Partial Transcript of GOP Senate President Bill Cadman on KNUS’ Kelley and Company, March 30, 2015:
Krista Kafer: Right now, all we have now is this little law that makes it illegal to terminate the pregnancy of a woman that wants to keep her baby. What are you planning to do?
Cadman: At the core, what you are talking about is what passed in 2013 which, obviously, created the crime of unlawfully terminating a pregnancy, which is all about the woman. But what about the other victim? What about the victim, just like in this case. And there have been countless others. What about the baby? Why doesn’t a baby in Colorado, or an infant, or whatever you want to define–why don’t they receive the same protection in Colorado that they do in 38 other states? And that’s what we are proposing in Colorado is providing the same protection in Colorado to both victims that they would receive in 38 other states.
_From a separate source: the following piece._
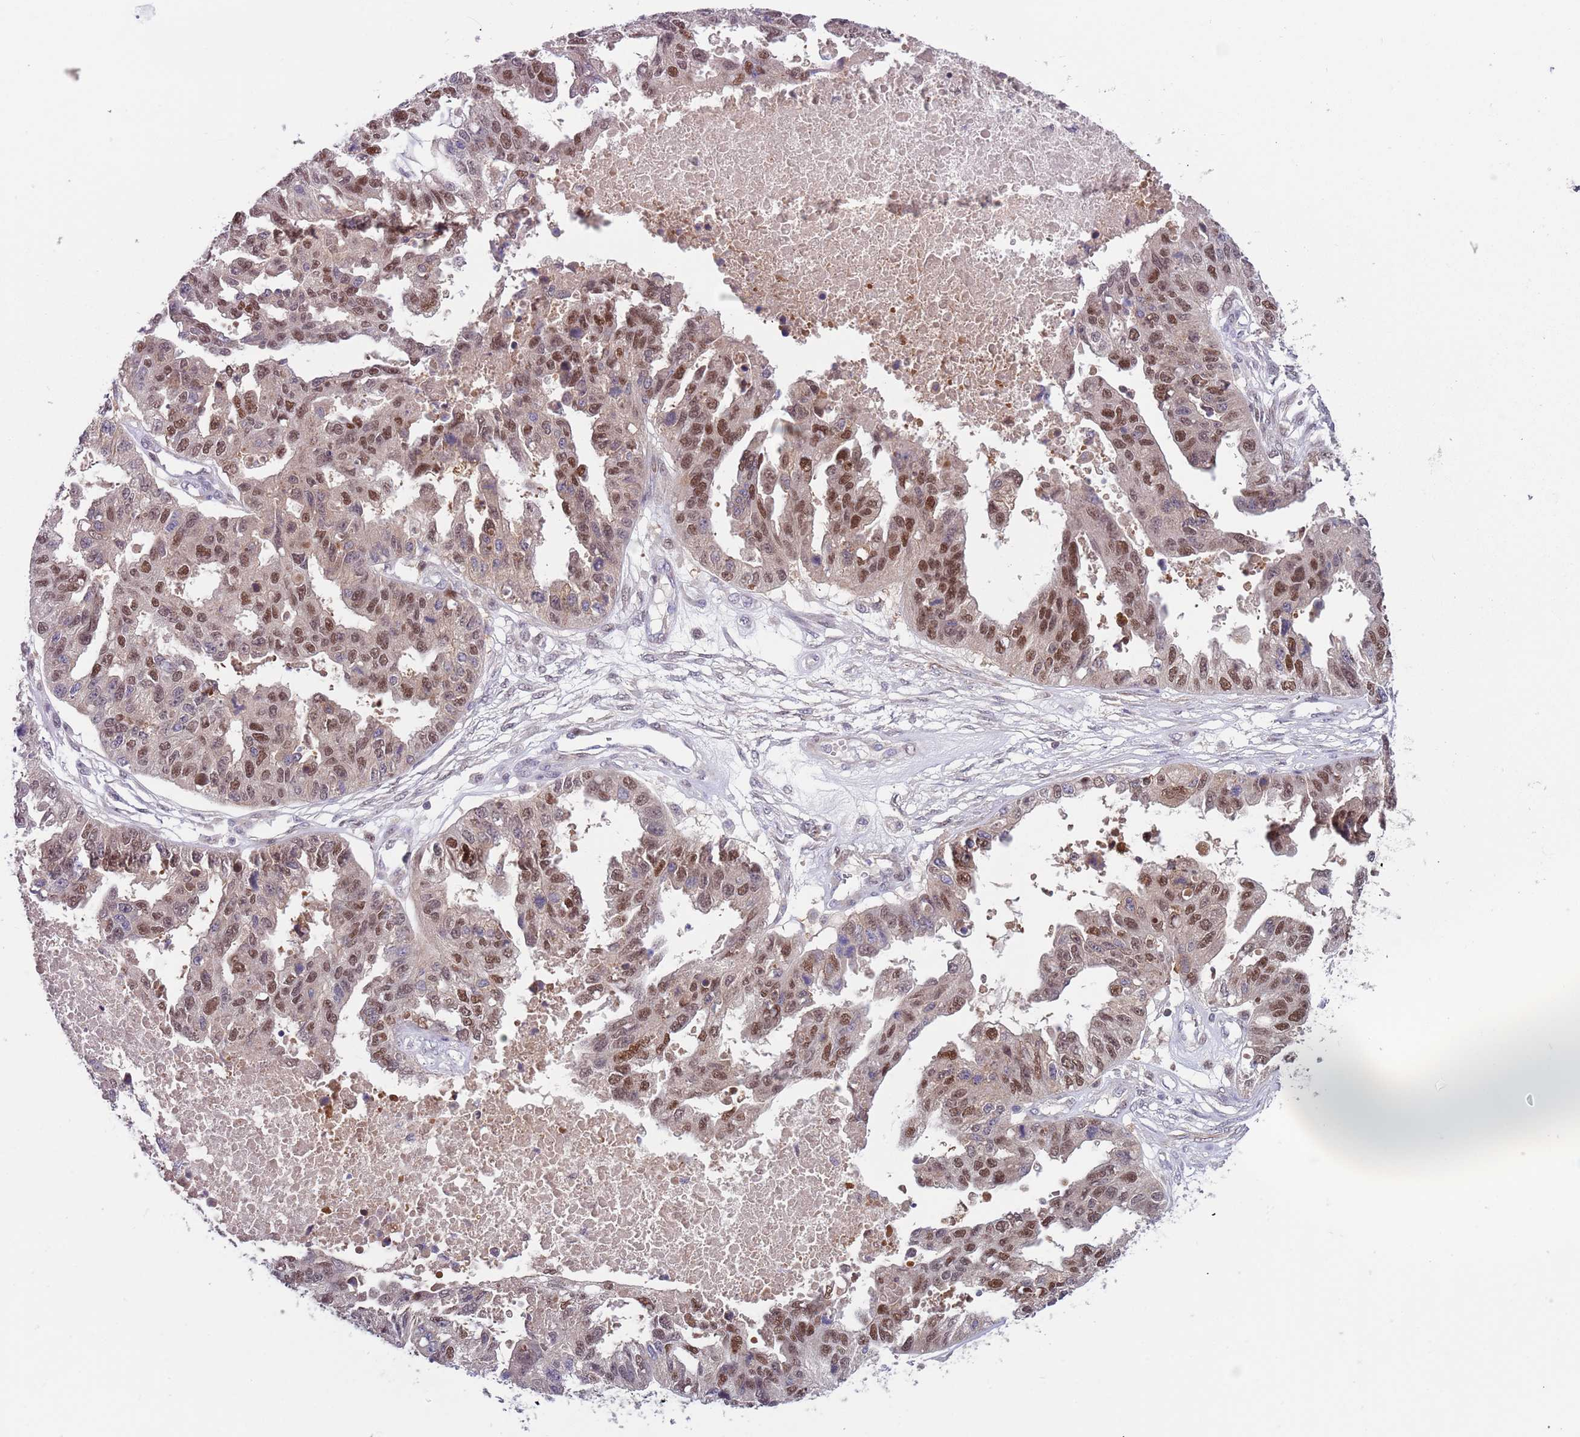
{"staining": {"intensity": "moderate", "quantity": ">75%", "location": "nuclear"}, "tissue": "ovarian cancer", "cell_type": "Tumor cells", "image_type": "cancer", "snomed": [{"axis": "morphology", "description": "Cystadenocarcinoma, serous, NOS"}, {"axis": "topography", "description": "Ovary"}], "caption": "Moderate nuclear positivity is appreciated in about >75% of tumor cells in ovarian cancer.", "gene": "RMND5B", "patient": {"sex": "female", "age": 58}}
Steve Kelley: So you are going to introduce a fetal homicide bill?
Cadman: Right. A protection for the unborn. A protection for both victims in a case where a woman is violently attacked, just like in this recent case, in the recent situation in Longmont. And to provide justice, it’s to provide justice for both victims
Kelley: Well how is it that we haven’t had something that’s common-sense [like this]? …
Cadman: Well, attempts have been made over the years, but they have been resoundingly defeated on a party-line basis. Frankly, I think much of it is out of political correctness and probably, to be more specific, a fear of eliminating the right of those who wish to terminate their pregnancies over the wish of those to keep theirs.
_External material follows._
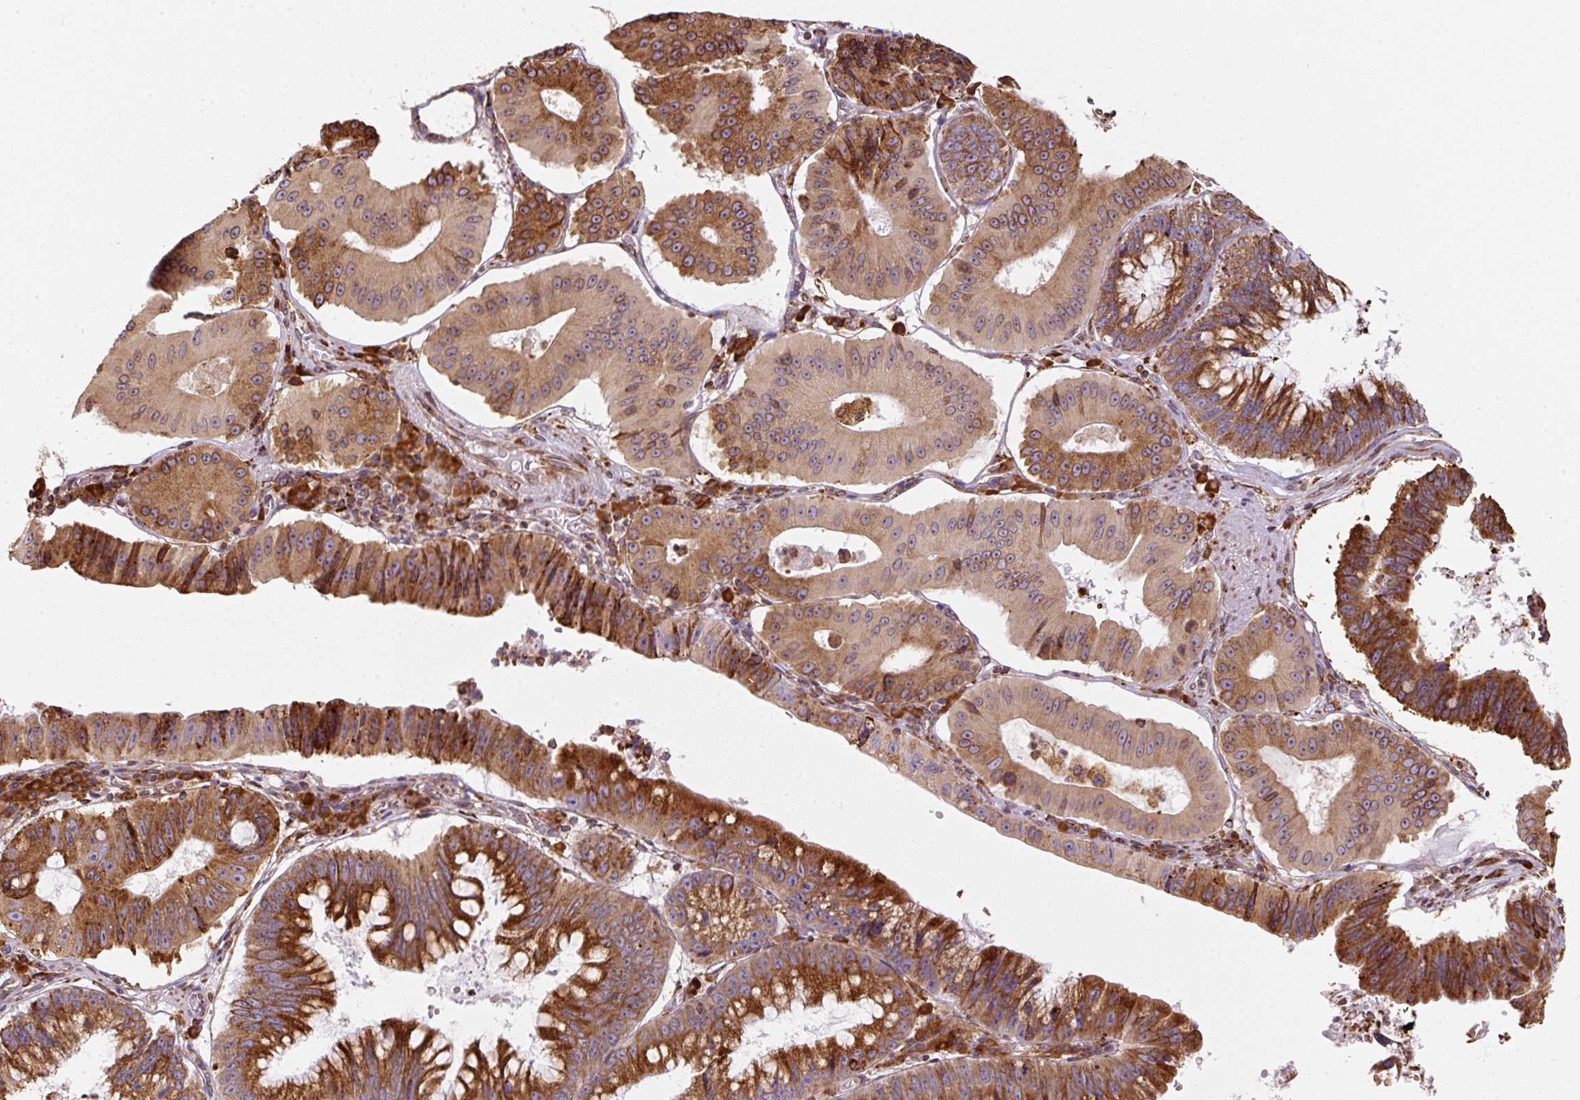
{"staining": {"intensity": "strong", "quantity": ">75%", "location": "cytoplasmic/membranous"}, "tissue": "stomach cancer", "cell_type": "Tumor cells", "image_type": "cancer", "snomed": [{"axis": "morphology", "description": "Adenocarcinoma, NOS"}, {"axis": "topography", "description": "Stomach"}], "caption": "Immunohistochemistry (IHC) photomicrograph of neoplastic tissue: human stomach cancer stained using immunohistochemistry displays high levels of strong protein expression localized specifically in the cytoplasmic/membranous of tumor cells, appearing as a cytoplasmic/membranous brown color.", "gene": "PRKCSH", "patient": {"sex": "male", "age": 59}}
…Kelley: How do you then placate those or assure those who would push against this that your ulterior motive is not incrementalism in trying to overturn abortion on demand?
Cadman: You know, it’s very clear, and the draft I’m working on is very clear. And I’m not exactly ready to release it. But it does provide a protection for a woman to do with her body as she desires. So, specific protections in the law. What we are really talking about is being able to prosecute a criminal for a criminal act and defining that that there are two victims in these situations, not just one. Sixty-six thousand children born in this state every year do not have the same protections as in 38 other states. We need to fix that.
Kafer: I wouldn’t be surprised if you didn’t get some pushback on the personhood side… Have you gotten any pushback from this crowd?
Cadman: That’s the nature of this place. But I think at its core, we would all agree that there is no justice if you cannot prosecute for a victim. And so, that’s a step in the process. And I have not received any opposition yet. But, again, the bill hasn’t been introduced. The language hasn’t been subject to review. But again, back to its core. It’s about providing justice that’s frankly deserved and demanded.